And she spent a lot of time on the sidelines, bringing us the trade scoop as it was happening down on the sidelines.
Well, now she has.
Moved into the world of political talk. And I got to tell you, Michelle Tafoya, I think you're crazy because it's miserable in here.
Right, Like sports is fun.
Everybody loves sports.
But man, you start getting down in the nitty gritty and you start bringing out the worst in people.
Welcome to the show.
Oh thank you.
You're not the first person who told me I was crazy for making this decision, But I will tell you that being in Green Bay on you know, like December thirty first, is also miserable. So and trust me, I was at Denver many times in the snow where I was dying to be endorsed.
No.
I had a great, wonderful, wonderful sports career. I loved every minute of it. But I just fell to calling to do something different.

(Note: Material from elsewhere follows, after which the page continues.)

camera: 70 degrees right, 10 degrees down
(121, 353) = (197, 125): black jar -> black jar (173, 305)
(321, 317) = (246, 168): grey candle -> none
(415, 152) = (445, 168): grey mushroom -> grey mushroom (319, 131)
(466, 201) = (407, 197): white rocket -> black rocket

So I've got to ask you, is it harder to be a woman on the sidelines or harder to someone right of center in television?
The latter for sure, someone right center. Now, I'll tell you this, I had a blast with my colleagues. You know, Look, I worked with John Madden and Al Michaels and then John, then Al Michaels and Chris Collinsworth, and for all of those years we had just some wonderful conversations about.
All kinds of things, politics included.
Look, we were covering the NFL during the twenty sixteen election, when players were kneeling during the anthem, We had the.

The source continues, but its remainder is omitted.